Antonin Scalia's North Carolina Bar Association Address Questions 'The Sanity' Of Having 'Moralist' Judges

Scalia Hurls 'Moralist' Criticism

Supreme Court Justice Antonin Scalia used a Friday speech to question judges for making morality-laced decisions.

The Asheville (N.C.) Citizen-Times reports that Scalia's North Carolina Bar Association address was called "Mullahs of the West: Judges as Moral Arbiters." He expressed his view that society has grown to place moralism ahead of expertise.

"In the United States, and indeed throughout the world, belief in the expert has been replaced by the judge moralist," Scalia said. "We have become addicted to abstract moralizing. I am questioning the sanity of having value-laden judgments made by judges."

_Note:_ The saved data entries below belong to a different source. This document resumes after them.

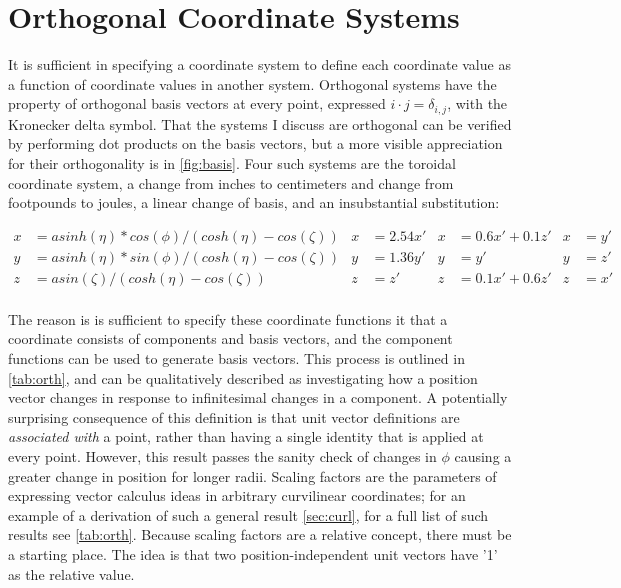 \documentclass{article}
\begin{document}
\section*{Orthogonal Coordinate Systems}

It is sufficient in specifying a coordinate system to define each coordinate value as a function of coordinate values in another system. Orthogonal systems have the property of orthogonal basis vectors at every point, expressed $\unit{i} \cdot \unit{j} = \delta_{i,j}$, with the Kronecker delta symbol. That the systems I discuss are orthogonal can be verified by performing dot products on the basis vectors, but a more visible appreciation for their orthogonality is in \cref{fig:basis}. Four such systems are the toroidal coordinate system, a change from inches to centimeters and change from footpounds to joules, a linear change of basis, and an insubstantial substitution:

\begin{align*}
x &= a sinh(\eta) * cos(\phi) / (cosh(\eta) - cos(\zeta)) & x &= 2.54 x'  & x &= 0.6 x' + 0.1 z' & x &= y'\\
y &= a sinh(\eta) * sin(\phi) / (cosh(\eta) - cos(\zeta)) & y &= 1.36 y'  & y &= y'              & y &= z' \\
z &= a sin(\zeta) / (cosh(\eta) - cos(\zeta))             & z &= z'       & z &= 0.1 x' + 0.6 z' & z &= x' \\
\end{align*}

The reason is is sufficient to specify these coordinate functions it that a coordinate consists of components and basis vectors, and the component functions can be used to generate basis vectors. This process is outlined in \cref{tab:orth}, and can be qualitatively described as investigating how a position vector changes in response to infinitesimal changes in a component. A potentially surprising consequence of this definition is that unit vector definitions are \textit{associated with} a point, rather than having a single identity that is applied at every point. However, this result passes the sanity check of changes in $\unit{\phi}$ causing a greater change in position for longer radii. Scaling factors are the parameters of expressing vector calculus ideas in arbitrary curvilinear coordinates; for an example of a derivation of such a general result \cref{sec:curl}, for a full list of such results see \cref{tab:orth}. Because scaling factors are a relative concept, there must be a starting place. The idea is that two position-independent unit vectors have '1' as the relative value.
\end{document}
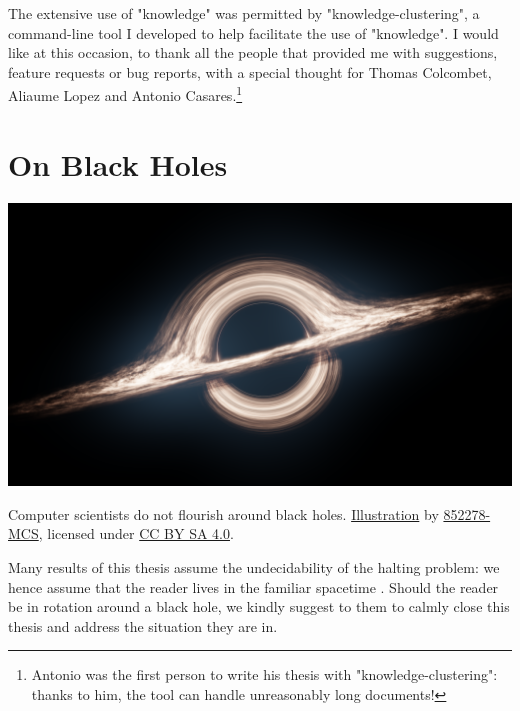 The extensive use of "knowledge" was permitted by "knowledge-clustering",
a command-line tool I developed to help facilitate the use of "knowledge".
I would like at this occasion, to thank all the people that provided me with suggestions,
feature requests or bug reports, with a special thought for Thomas Colcombet, Aliaume Lopez
and Antonio Casares.\footnote{Antonio was the first person to write his thesis
with "knowledge-clustering": thanks to him, the tool can handle
unreasonably long documents!}

\section*{On Black Holes}

\begin{marginfigure}
	\centering
	\includegraphics[width=\linewidth]{fig/intro/black-hole.png}
	\caption{
		Computer scientists do not flourish around black holes.
		\href{https://commons.wikimedia.org/wiki/File:Black_Hole_Full.png}{Illustration}
		by \href{https://commons.wikimedia.org/wiki/User:852278-MCS}{852278-MCS},
		licensed under \href{https://creativecommons.org/licenses/by-sa/4.0/deed.en}{CC BY SA 4.0}.
	}
\end{marginfigure}
Many results of this thesis assume the undecidability of the halting problem:
we hence assume that the reader lives in the familiar spacetime \cite{Hogarth1994NonTuring}.
Should the reader be in rotation around a black hole, we kindly suggest
to them to calmly close this thesis and address the situation they are in.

Scalia's Friday concerns paralleled his January frustrations about the Constitution being classified as a living document. He advocates for laws of the land as the strongest guides to how to interpret changing circumstances.

“It’s not a living document," he said at a Southern Methodist University appearance, according to the Dallas Morning News. "It’s dead, dead, dead."

Scalia has served on the Supreme Court since September 1986, making him the longest-serving current member. His talk comes in the midst of possible Supreme Court decisions on voting rights, affirmative action and gay marriage in the coming days. Recess typically begins at the end of June, but the court can choose to add more dates.